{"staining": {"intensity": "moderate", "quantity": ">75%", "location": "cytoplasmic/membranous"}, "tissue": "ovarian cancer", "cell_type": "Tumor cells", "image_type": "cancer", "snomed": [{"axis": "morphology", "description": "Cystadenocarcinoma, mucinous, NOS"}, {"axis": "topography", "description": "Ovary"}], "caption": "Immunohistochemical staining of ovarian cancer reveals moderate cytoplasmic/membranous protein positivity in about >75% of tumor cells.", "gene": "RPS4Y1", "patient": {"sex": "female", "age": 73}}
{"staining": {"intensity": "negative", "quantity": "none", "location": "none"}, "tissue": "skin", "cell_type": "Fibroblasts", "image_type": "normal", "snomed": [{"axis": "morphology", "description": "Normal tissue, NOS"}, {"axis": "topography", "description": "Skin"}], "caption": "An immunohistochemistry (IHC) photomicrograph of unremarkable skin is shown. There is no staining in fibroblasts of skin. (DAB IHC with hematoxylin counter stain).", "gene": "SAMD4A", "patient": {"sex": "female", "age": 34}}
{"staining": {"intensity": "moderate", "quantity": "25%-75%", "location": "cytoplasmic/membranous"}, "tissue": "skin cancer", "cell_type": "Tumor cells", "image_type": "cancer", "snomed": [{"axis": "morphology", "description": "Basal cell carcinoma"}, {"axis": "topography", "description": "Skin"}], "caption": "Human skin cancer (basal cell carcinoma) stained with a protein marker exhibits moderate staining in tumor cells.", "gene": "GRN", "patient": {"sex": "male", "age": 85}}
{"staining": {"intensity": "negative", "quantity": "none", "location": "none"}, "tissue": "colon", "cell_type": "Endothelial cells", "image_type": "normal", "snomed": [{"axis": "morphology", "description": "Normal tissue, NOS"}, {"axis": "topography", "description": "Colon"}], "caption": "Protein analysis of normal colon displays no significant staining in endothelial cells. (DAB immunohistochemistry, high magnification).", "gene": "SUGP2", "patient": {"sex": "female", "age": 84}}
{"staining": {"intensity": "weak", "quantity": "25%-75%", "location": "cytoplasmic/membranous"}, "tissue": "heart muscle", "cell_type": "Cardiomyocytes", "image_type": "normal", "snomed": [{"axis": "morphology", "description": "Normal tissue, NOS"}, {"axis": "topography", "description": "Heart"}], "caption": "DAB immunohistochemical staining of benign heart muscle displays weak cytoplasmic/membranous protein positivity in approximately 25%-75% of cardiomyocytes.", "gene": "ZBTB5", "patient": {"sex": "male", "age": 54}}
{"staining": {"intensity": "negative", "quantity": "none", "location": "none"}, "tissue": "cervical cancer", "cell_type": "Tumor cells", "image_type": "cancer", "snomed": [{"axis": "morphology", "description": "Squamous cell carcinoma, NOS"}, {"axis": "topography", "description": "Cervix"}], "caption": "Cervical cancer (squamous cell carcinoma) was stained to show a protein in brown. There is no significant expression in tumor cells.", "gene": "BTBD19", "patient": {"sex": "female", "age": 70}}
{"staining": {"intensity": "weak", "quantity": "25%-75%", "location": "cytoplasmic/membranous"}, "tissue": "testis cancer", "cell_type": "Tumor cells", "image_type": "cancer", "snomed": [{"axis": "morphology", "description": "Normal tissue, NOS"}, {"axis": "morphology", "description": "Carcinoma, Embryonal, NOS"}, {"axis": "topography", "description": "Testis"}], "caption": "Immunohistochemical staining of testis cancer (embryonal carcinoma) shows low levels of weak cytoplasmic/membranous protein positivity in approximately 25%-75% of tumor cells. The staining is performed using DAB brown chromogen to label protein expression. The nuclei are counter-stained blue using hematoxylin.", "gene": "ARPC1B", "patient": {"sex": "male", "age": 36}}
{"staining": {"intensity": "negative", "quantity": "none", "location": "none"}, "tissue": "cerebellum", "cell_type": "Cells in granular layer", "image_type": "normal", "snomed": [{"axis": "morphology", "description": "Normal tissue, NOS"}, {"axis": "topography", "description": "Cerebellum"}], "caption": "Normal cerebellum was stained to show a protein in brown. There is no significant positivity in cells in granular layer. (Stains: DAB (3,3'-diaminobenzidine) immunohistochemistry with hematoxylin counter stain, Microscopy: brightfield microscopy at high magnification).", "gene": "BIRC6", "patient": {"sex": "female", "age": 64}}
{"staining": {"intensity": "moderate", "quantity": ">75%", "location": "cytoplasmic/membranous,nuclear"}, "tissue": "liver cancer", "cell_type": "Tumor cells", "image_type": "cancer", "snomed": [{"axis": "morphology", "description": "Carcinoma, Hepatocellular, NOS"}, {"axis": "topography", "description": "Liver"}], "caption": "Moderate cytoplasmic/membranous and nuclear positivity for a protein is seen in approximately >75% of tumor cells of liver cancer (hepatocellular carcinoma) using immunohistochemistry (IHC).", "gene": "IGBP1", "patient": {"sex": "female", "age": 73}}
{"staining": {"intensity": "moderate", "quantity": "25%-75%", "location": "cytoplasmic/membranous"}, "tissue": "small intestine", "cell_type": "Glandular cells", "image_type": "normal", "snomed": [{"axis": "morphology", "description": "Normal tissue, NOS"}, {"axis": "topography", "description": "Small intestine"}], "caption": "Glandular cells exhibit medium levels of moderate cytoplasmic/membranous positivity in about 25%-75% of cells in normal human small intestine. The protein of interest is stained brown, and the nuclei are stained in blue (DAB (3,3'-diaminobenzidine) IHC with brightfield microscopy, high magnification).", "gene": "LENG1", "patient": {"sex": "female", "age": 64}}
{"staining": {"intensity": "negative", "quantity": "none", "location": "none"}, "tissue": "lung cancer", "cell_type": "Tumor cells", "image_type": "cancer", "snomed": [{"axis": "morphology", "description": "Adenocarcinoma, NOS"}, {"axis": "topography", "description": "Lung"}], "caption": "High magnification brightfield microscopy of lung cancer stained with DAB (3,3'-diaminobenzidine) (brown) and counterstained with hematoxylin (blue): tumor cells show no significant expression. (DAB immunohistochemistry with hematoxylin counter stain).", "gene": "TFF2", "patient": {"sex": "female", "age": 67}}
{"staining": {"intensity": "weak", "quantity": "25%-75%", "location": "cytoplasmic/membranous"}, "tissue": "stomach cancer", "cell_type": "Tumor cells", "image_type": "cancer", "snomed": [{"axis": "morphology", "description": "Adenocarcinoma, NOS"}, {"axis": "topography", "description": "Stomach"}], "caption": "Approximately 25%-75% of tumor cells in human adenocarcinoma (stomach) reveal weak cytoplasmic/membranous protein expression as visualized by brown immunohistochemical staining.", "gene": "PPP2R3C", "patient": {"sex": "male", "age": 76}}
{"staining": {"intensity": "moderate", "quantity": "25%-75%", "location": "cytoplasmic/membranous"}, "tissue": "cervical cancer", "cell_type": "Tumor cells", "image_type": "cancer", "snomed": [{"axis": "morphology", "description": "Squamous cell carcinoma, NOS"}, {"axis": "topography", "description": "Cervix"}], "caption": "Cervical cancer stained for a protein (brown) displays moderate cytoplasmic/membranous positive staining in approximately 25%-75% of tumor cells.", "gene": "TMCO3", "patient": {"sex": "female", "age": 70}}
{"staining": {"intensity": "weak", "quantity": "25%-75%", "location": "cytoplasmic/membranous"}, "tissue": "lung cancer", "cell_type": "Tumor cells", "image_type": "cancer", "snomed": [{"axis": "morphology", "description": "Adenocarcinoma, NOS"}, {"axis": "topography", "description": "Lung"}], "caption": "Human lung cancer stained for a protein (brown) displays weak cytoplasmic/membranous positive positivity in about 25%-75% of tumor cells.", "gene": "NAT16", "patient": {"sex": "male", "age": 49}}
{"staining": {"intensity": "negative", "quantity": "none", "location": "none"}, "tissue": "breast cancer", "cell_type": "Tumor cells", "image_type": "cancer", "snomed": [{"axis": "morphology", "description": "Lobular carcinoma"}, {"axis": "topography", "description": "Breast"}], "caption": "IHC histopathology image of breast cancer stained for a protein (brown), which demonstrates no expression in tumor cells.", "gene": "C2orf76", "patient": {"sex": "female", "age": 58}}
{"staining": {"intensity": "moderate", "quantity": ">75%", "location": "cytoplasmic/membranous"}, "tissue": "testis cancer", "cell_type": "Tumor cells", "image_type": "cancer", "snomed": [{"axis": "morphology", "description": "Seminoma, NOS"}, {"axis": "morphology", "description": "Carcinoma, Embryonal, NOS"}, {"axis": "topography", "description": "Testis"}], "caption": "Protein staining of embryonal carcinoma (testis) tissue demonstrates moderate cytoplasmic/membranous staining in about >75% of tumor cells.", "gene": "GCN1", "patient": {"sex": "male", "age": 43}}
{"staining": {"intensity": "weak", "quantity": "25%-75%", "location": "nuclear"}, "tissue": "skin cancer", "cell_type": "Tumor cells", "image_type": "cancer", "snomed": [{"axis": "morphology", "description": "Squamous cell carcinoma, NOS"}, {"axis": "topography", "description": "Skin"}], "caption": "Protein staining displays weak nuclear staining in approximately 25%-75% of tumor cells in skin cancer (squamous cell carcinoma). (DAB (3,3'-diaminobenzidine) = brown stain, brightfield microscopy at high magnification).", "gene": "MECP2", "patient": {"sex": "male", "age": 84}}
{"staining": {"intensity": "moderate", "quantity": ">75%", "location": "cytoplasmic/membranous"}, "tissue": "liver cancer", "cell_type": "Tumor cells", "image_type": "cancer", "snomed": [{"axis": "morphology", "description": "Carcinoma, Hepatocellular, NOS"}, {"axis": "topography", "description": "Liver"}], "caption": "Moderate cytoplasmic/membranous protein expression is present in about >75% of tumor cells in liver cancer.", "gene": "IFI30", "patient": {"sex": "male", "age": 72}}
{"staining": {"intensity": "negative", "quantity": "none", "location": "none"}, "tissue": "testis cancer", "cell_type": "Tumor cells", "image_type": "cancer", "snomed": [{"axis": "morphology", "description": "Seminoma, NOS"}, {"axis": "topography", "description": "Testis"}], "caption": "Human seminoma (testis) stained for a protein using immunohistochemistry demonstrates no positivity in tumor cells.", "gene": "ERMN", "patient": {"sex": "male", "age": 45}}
═══
▶ _Required action_
Nothing should appear in the answer except the lines above from the line with "cytoplasmic/membranous and nuclear" through the line with "magnification brightfield microscopy", both included, written out exactly.

▶ _Output of the exercise_
{"staining": {"intensity": "moderate", "quantity": ">75%", "location": "cytoplasmic/membranous,nuclear"}, "tissue": "liver cancer", "cell_type": "Tumor cells", "image_type": "cancer", "snomed": [{"axis": "morphology", "description": "Carcinoma, Hepatocellular, NOS"}, {"axis": "topography", "description": "Liver"}], "caption": "Moderate cytoplasmic/membranous and nuclear positivity for a protein is seen in approximately >75% of tumor cells of liver cancer (hepatocellular carcinoma) using immunohistochemistry (IHC).", "gene": "IGBP1", "patient": {"sex": "female", "age": 73}}
{"staining": {"intensity": "moderate", "quantity": "25%-75%", "location": "cytoplasmic/membranous"}, "tissue": "small intestine", "cell_type": "Glandular cells", "image_type": "normal", "snomed": [{"axis": "morphology", "description": "Normal tissue, NOS"}, {"axis": "topography", "description": "Small intestine"}], "caption": "Glandular cells exhibit medium levels of moderate cytoplasmic/membranous positivity in about 25%-75% of cells in normal human small intestine. The protein of interest is stained brown, and the nuclei are stained in blue (DAB (3,3'-diaminobenzidine) IHC with brightfield microscopy, high magnification).", "gene": "LENG1", "patient": {"sex": "female", "age": 64}}
{"staining": {"intensity": "negative", "quantity": "none", "location": "none"}, "tissue": "lung cancer", "cell_type": "Tumor cells", "image_type": "cancer", "snomed": [{"axis": "morphology", "description": "Adenocarcinoma, NOS"}, {"axis": "topography", "description": "Lung"}], "caption": "High magnification brightfield microscopy of lung cancer stained with DAB (3,3'-diaminobenzidine) (brown) and counterstained with hematoxylin (blue): tumor cells show no significant expression. (DAB immunohistochemistry with hematoxylin counter stain).", "gene": "TFF2", "patient": {"sex": "female", "age": 67}}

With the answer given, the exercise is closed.